While existing models like CLIP have been successful in connecting images and text, they often struggle with tasks that require understanding specific parts of an image, such as identifying objects or regions. The current methods rely on general image-level annotations, which may not provide enough detail for more complex tasks that need fine-grained understanding.

What's the solution?

To improve this, the authors developed CLOC, which adds new techniques to CLIP that focus on region-level understanding. They introduced a training method that uses region-text contrastive loss, allowing the model to learn better relationships between specific areas of an image and corresponding text descriptions.
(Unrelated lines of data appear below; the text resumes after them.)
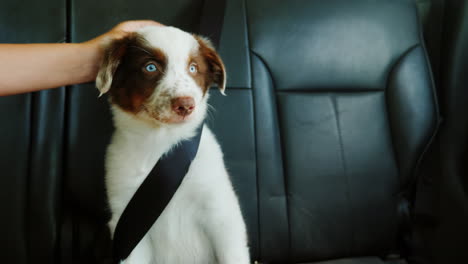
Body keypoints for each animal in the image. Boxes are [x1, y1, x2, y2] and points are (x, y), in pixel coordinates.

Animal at [96, 26, 250, 264]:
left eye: (193, 68)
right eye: (150, 67)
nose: (186, 105)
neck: (162, 140)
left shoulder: (221, 212)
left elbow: (233, 254)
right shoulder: (128, 222)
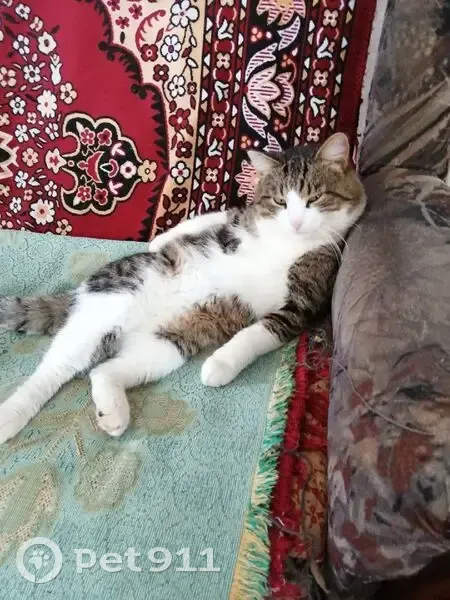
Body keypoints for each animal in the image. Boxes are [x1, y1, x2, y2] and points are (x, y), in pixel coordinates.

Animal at [0, 133, 365, 443]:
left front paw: (220, 364)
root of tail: (80, 293)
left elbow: (256, 334)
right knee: (55, 368)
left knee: (103, 370)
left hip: (165, 347)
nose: (296, 222)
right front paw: (160, 240)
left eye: (314, 199)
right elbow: (215, 215)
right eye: (280, 201)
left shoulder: (304, 300)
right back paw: (13, 414)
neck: (289, 242)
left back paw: (113, 411)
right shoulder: (241, 221)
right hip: (107, 308)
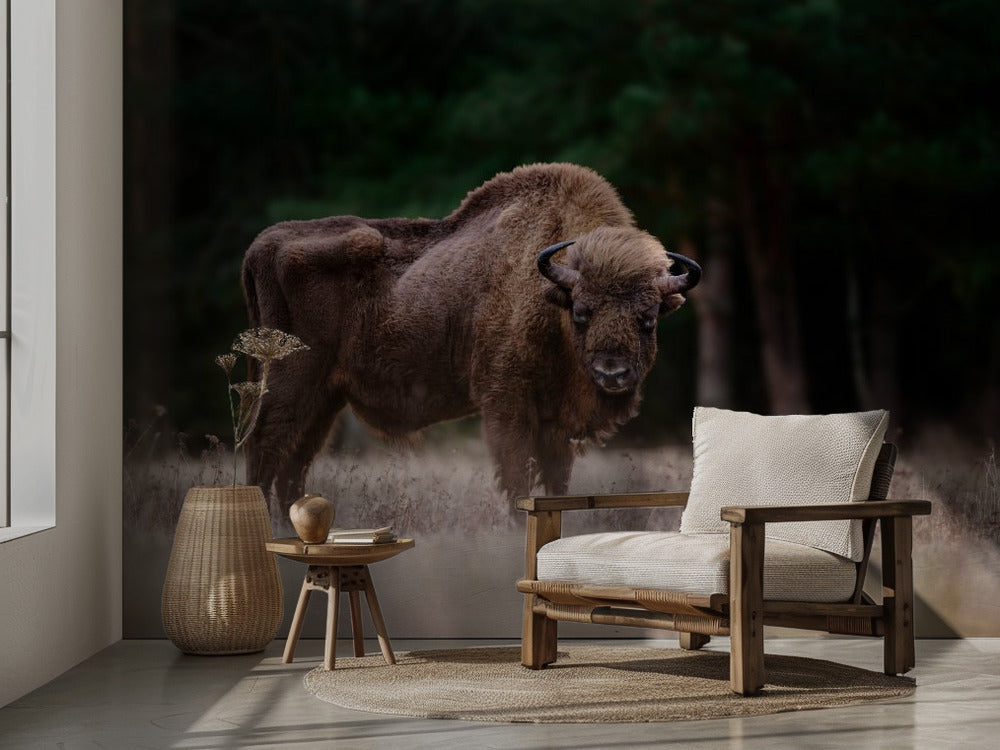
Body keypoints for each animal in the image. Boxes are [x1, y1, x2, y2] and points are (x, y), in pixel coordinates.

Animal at [242, 163, 700, 511]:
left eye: (648, 318)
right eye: (582, 312)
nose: (612, 373)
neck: (549, 298)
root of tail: (263, 244)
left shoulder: (555, 424)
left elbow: (555, 483)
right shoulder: (506, 405)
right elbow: (517, 480)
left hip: (325, 398)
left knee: (294, 462)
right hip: (290, 380)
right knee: (263, 446)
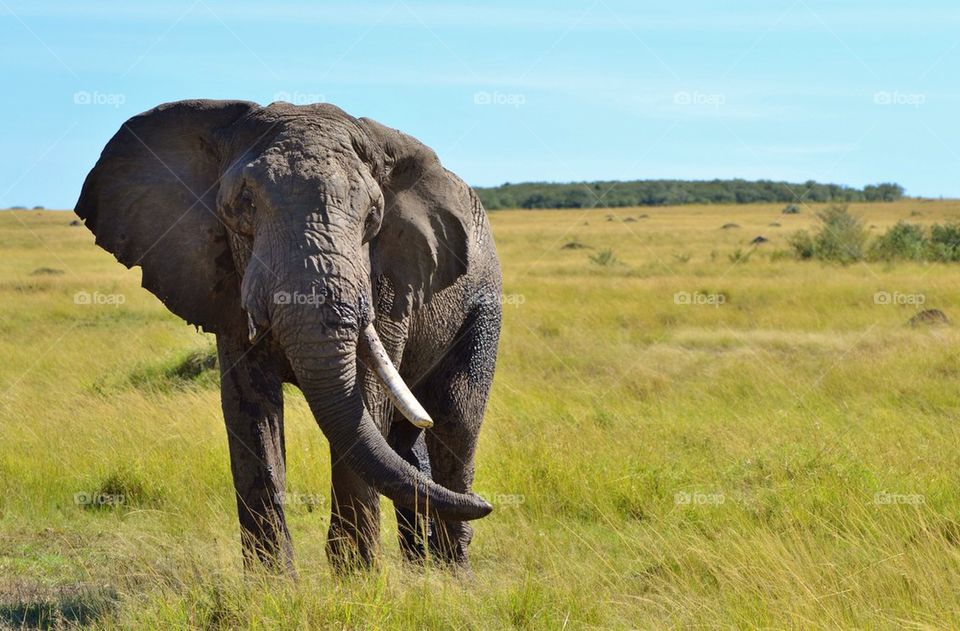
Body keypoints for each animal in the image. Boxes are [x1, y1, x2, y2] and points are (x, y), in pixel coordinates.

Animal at [75, 97, 502, 572]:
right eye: (243, 204)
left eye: (373, 216)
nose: (489, 504)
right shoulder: (224, 283)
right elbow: (250, 408)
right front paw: (272, 583)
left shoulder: (389, 281)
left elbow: (367, 400)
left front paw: (355, 578)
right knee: (406, 444)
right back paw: (420, 565)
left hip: (483, 303)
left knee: (454, 420)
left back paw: (451, 573)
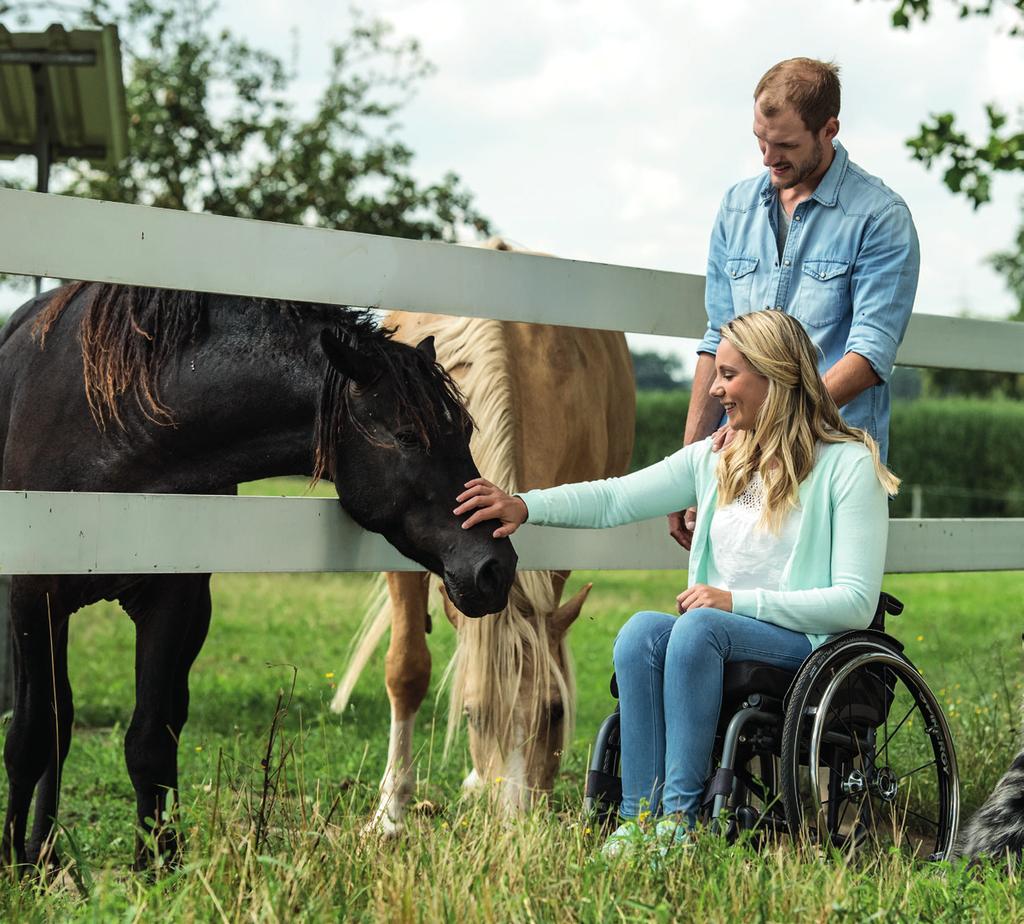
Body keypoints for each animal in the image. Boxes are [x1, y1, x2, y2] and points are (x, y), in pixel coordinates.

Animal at [0, 280, 516, 868]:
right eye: (409, 436)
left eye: (465, 431)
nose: (494, 568)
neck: (111, 424)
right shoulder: (32, 594)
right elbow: (30, 736)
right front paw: (18, 866)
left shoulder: (170, 596)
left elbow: (150, 739)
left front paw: (159, 865)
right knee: (54, 721)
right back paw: (40, 852)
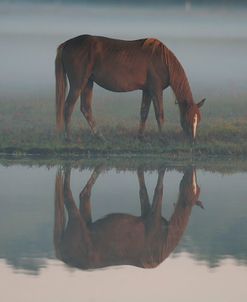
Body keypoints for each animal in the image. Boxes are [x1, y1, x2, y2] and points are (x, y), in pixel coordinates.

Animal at [54, 166, 203, 270]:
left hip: (85, 221)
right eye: (192, 187)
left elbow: (143, 190)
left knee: (84, 194)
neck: (165, 238)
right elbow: (159, 188)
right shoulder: (152, 217)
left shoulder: (146, 213)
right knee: (67, 192)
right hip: (76, 221)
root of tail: (61, 255)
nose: (192, 173)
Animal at [55, 36, 206, 142]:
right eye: (189, 118)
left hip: (88, 83)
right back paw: (69, 137)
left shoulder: (147, 90)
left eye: (198, 119)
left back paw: (100, 136)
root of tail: (67, 43)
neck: (163, 60)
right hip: (78, 84)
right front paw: (162, 138)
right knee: (68, 107)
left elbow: (144, 112)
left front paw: (141, 137)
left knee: (86, 108)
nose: (193, 140)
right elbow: (159, 114)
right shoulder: (156, 90)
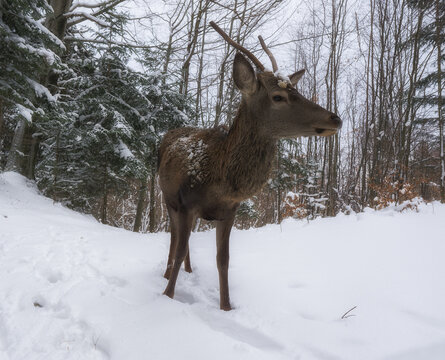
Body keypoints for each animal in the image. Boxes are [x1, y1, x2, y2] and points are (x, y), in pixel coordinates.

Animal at [158, 21, 342, 310]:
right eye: (278, 96)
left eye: (296, 90)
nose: (336, 119)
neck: (220, 181)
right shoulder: (186, 203)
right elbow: (179, 249)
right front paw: (167, 296)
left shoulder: (228, 212)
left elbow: (223, 261)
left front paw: (226, 307)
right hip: (168, 198)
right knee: (175, 237)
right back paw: (167, 274)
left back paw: (189, 270)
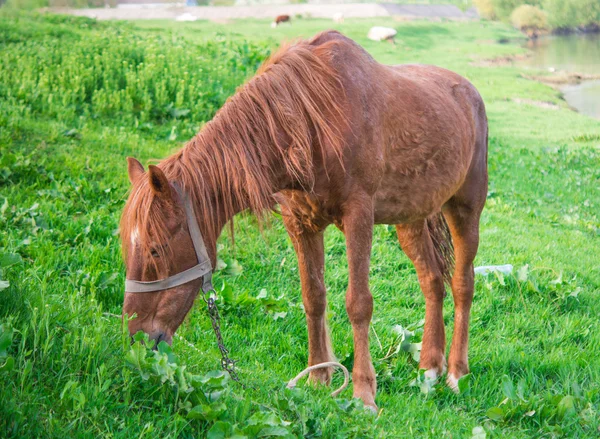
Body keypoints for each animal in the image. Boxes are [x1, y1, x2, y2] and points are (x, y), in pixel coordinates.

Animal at [122, 30, 488, 410]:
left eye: (155, 250)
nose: (136, 339)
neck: (311, 122)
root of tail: (469, 91)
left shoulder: (358, 215)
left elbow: (359, 303)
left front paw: (363, 394)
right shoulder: (299, 223)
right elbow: (313, 297)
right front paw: (317, 378)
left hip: (465, 210)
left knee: (463, 284)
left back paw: (456, 373)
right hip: (411, 219)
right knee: (432, 281)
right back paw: (430, 367)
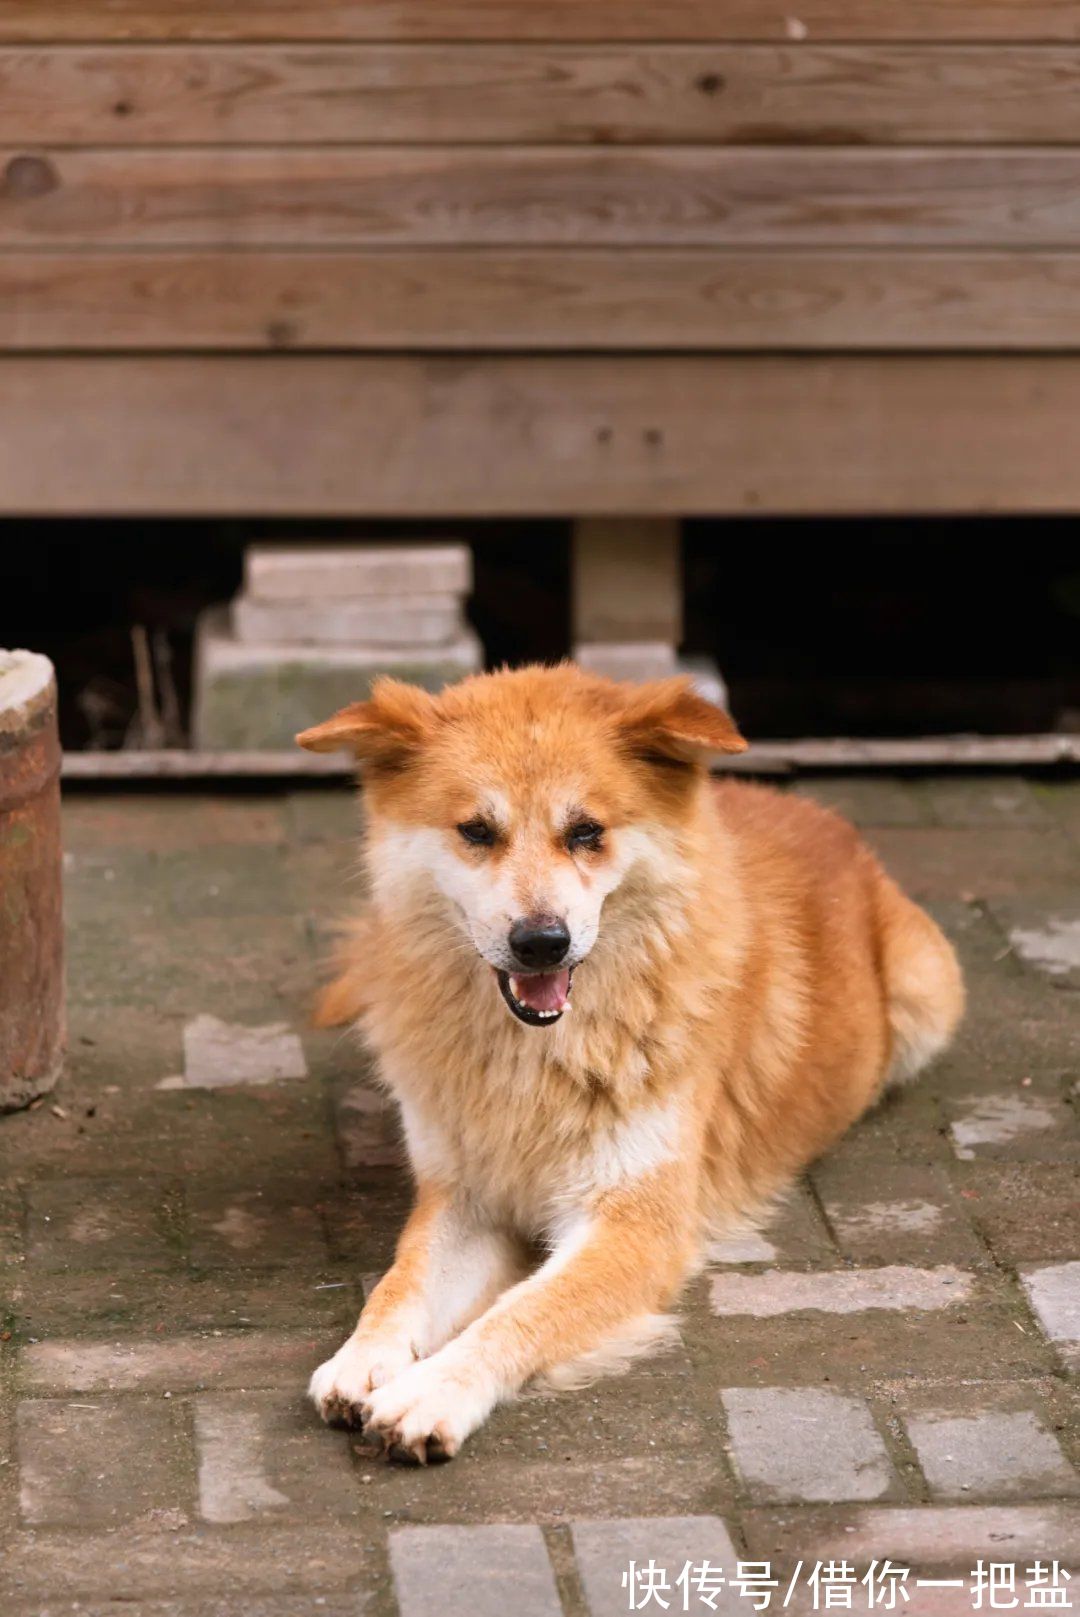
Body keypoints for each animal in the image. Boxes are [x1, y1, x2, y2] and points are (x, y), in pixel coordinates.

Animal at [292, 666, 963, 1468]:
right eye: (477, 831)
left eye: (587, 832)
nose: (541, 942)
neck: (537, 1059)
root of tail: (828, 819)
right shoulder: (462, 1198)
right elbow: (401, 1281)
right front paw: (366, 1355)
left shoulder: (637, 1227)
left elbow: (520, 1310)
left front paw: (434, 1389)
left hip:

Additionally, they created a system to generate a large-scale dataset with detailed region-text labels, enabling the model to learn from billions of annotated images. This approach helps the model produce high-quality representations for recognizing and retrieving specific parts of images.

Why it matters?

This research is important because it enhances the performance of multimodal models in tasks that require precise understanding of images and text. By enabling better region-level recognition, CLOC can improve applications in areas like image search engines, automated content creation, and assistive technologies that rely on accurately interpreting visual information.

Abstract

Contrastive Language-Image Pre-training (CLIP) has been a celebrated method for training vision encoders to generate image/text representations facilitating various applications. Recently, CLIP has been widely adopted as the vision backbone of multimodal large language models (MLLMs) to connect image inputs for language interactions. The success of CLIP as a vision-language foundation model relies on aligning web-crawled noisy text annotations at image levels. Nevertheless, such criteria may become insufficient for downstream tasks in need of fine-grained vision representations, especially when region-level understanding is demanding for MLLMs. In this paper, we improve the localization capability of CLIP with several advances. We propose a pre-training method called Contrastive Localized Language-Image Pre-training (CLOC) by complementing CLIP with region-text contrastive loss and modules. We formulate a new concept, promptable embeddings, of which the encoder produces image embeddings easy to transform into region representations given spatial hints. To support large-scale pre-training, we design a visually-enriched and spatially-localized captioning framework to effectively generate region-text pseudo-labels at scale. By scaling up to billions of annotated images, CLOC enables high-quality regional embeddings for image region recognition and retrieval tasks, and can be a drop-in replacement of CLIP to enhance MLLMs, especially on referring and grounding tasks.